▸ Set exercise:
Extend the Coping Kete text below on weekly wellbeing practices, starting right after its last sentence.

The Coping Kete

Tag Archives: Goal-setting

No. 109: Create Something Simple to Have Faith in

This week, in order to attain, maintain or regain my sense of wellbeing…

… I will practice coping with uncertainty by creating a simple vision for the future that I can have faith in achieving and then reminding myself of it on a regular basis.

First of all, I will think of the simple things I would like to see in my future. I will make sure I think of positive and realistic things, that I could have faith in achieving or maintaining if I put my mind to it. I could list things like being close to my family, a safe place to live, regular healthy meals or a daily routine I enjoy.

Second, I will visualise or imagine what a day would look and feel like in that future. I will try my best to bring a realistic and detailed picture of it into my mind, from waking up in the morning to going to bed at night.

Finally, I will write down all of the things I imagined I did and experienced as part of that day.

As I move through my week, I will regularly bring my mind back to that simple vision of my future and remind myself that no matter where I am now, my vision of the future is where I will one day be. If I find this hard, I might set an alarm on my phone to remind me to spend a moment visualising it.

Whenever I can, I will mindfully do what I imagined I would do in the course of a day in my vision of the future.  In this way, I really can have faith that I will gradually get there and I will give myself small bits of evidence that helps me have hope every day.

When I am familiar with creating a simple vision and visualising it throughout the day, I will add it to my Personal Coping Kete as a strategy for self-soothing and engagement in times of stress, distress or mental unwellness. When I am finding it hard to have hope, I will focus my attention on creating something I can have hope in.

By spending time visualising a positive picture of my future and reminding myself of the small things I can do to achieve it, I can actively balance any worried thoughts I might be having about how things are going to turn out and leave room for the possibility that everything will turn out okay in the end.

No. 104: Connecting with Interests & Skills

This week, to attain, maintain or regain my sense of wellbeing…

I will practice connecting with my interests and developing my skills by joining some kind of community course. Most community centres offer cheap community classes on topics ranging from cooking and clothing alterations to ballroom dancing, yoga and martial arts.

This week I will spend time exploring my options and finding a first class to try. It could take a few tries before I find a class that suits me. I will use my local telephone directory, The Community Resources Directory, web searches and local noticeboards to get a picture of what is available in my community. I might also talk to the people around me about what is out there and whether they recommend anything.

As I move through my day I will remember that I am exploring my interests and am well on my way along the path towards a more enjoyable life. Any points of dissatisfaction are simply the areas that are still works in progress.

▸ Record extracts:
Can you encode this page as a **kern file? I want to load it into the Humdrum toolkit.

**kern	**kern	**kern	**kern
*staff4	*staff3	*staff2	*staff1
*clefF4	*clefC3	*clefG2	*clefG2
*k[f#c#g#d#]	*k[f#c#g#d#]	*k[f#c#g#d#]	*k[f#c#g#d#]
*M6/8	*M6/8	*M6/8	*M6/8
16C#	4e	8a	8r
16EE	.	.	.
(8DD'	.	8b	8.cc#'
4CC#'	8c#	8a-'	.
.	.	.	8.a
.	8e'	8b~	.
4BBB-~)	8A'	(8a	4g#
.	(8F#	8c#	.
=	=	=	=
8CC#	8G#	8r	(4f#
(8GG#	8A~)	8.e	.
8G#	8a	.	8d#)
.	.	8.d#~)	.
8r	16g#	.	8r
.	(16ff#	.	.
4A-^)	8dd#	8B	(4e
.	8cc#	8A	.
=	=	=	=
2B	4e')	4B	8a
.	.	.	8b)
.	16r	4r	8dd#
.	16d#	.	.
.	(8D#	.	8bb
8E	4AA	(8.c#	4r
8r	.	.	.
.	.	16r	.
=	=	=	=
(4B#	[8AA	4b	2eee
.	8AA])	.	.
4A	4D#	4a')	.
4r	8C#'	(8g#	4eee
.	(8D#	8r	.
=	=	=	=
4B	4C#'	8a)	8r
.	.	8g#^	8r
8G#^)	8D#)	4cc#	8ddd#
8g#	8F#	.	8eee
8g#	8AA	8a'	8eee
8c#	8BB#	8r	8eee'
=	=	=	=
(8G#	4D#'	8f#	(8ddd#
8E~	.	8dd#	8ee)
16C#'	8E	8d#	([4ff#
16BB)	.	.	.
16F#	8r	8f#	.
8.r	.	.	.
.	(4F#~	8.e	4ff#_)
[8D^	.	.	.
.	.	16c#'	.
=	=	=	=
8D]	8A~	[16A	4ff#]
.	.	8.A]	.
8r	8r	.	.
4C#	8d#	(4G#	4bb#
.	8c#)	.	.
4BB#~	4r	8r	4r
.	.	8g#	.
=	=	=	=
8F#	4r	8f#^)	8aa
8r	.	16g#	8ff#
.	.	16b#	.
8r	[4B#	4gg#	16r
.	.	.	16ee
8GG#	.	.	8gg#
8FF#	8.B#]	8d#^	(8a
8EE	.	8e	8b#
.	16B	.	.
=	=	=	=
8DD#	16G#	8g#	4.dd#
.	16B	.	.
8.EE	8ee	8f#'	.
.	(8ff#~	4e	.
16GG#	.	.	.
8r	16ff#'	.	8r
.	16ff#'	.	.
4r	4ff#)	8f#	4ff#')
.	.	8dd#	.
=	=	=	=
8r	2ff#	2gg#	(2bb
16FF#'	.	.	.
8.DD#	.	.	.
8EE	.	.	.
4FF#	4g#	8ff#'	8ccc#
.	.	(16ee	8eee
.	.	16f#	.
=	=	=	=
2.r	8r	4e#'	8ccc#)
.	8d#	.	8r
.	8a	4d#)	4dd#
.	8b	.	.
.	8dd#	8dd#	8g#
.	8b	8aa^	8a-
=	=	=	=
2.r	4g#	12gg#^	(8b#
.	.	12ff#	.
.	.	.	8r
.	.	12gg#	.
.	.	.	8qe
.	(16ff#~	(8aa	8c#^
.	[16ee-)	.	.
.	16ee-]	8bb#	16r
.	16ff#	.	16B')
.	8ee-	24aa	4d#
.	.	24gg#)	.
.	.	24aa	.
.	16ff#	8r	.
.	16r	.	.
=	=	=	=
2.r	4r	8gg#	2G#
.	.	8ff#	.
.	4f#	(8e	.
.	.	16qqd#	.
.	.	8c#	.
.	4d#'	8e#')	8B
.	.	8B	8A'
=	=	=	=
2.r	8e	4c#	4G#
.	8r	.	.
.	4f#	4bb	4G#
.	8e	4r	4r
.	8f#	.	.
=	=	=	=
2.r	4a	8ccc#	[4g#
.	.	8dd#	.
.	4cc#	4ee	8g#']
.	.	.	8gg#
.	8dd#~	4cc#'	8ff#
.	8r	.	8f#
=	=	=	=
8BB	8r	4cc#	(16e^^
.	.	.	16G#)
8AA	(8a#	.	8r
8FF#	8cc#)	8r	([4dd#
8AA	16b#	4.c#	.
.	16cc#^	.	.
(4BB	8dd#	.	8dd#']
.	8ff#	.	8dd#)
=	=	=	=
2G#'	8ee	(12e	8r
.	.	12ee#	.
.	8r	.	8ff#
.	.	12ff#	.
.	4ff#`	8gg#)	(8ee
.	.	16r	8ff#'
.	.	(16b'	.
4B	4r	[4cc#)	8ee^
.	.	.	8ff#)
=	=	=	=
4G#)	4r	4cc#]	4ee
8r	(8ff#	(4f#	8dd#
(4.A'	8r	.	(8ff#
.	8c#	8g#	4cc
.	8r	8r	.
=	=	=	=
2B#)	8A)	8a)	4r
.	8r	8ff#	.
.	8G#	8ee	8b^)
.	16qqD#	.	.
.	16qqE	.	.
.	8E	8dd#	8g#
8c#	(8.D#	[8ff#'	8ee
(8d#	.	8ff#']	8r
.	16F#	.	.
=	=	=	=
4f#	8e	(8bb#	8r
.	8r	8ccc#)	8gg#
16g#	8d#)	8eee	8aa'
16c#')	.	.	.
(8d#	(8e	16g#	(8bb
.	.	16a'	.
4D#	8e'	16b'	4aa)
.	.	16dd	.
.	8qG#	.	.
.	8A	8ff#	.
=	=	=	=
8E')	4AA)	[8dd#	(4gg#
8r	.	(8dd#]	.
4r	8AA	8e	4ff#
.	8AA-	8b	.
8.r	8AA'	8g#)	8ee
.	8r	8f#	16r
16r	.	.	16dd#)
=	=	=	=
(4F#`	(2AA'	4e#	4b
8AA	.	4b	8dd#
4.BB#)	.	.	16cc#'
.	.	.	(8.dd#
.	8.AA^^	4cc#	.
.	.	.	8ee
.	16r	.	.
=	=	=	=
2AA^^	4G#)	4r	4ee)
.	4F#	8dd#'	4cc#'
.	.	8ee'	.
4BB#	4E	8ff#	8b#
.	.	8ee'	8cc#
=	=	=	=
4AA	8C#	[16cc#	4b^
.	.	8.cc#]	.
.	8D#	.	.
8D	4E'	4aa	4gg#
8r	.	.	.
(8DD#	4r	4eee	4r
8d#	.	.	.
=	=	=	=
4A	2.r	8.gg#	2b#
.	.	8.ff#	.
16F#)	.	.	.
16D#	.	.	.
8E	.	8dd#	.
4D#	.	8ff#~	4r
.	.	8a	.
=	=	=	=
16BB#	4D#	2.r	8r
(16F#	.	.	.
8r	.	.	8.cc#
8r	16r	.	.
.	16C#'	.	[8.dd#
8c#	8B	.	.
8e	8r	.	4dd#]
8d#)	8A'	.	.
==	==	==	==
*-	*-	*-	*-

▸ Written answer:
It might be hard for me to get myself along so I might ask a friend, family member or other supporter if they want to come with me. That might also be a nice way to strengthen a relationship I have been wanting to build.

Once I have found a hobby-course that I enjoy and I have become familiar with the activity I have been learning, I will add the activity to my Personal Coping Kete as a way of engaging with my skills and interests to shift my mood when I am distressed.

* * *

Today’s post marks two full years of The Coping Kete in its online form.

The Coping Kete book is coming soon.  

No. 98: Just One Pleasurable Thing

This week, to attain, maintain or regain my sense of wellbeing…

…I will purposefully do one pleasurable thing every day.

From the list of 113 activities below, I will choose one different pleasurable thing that I can do each day and plan which day I will do them. Each time I put one of the activities into practice, I will acknowledge my accomplishment, however small. I will observe how I felt before, during and after the activity to help myself become aware of what kinds of things lift my mood more than others.

It can be hard to start doing pleasurable things if we have been down or disconnected for a while. So I might plan small steps to begin with and scale back the length of time I plan on doing each activity for – e.g. it might be easier to start with attempting a 5-minute activity than an hour-long one. The goal for this week is to start by doing just trying one thing each day, regardless of how I feel. If the idea of every day is hard, I’ll just do one or two days. It doesn’t even need to work, the point is just to practice doing it and get used to doing it. If it’s unfamiliar, it probably won’t start being enjoyable until I’m used to doing it.

Once I am comfortable doing pleasurable things every day. I will add ‘Just One Pleasurable Thing’ to my Personal Coping Kete along with a short list of some of my favourite things. Then, in moments of stress and distress, I will try doing just one pleasurable thing to shift the way I am feeling in the moment. It’s good to have a mini-list there because it can be ultra hard to think of pleasurable things to do when we are in a bad space.

113 Pleasurable Activities 

  1. Soaking in the bathtub
  2. Planning my career
  3. Collecting things (coins, shells, etc.)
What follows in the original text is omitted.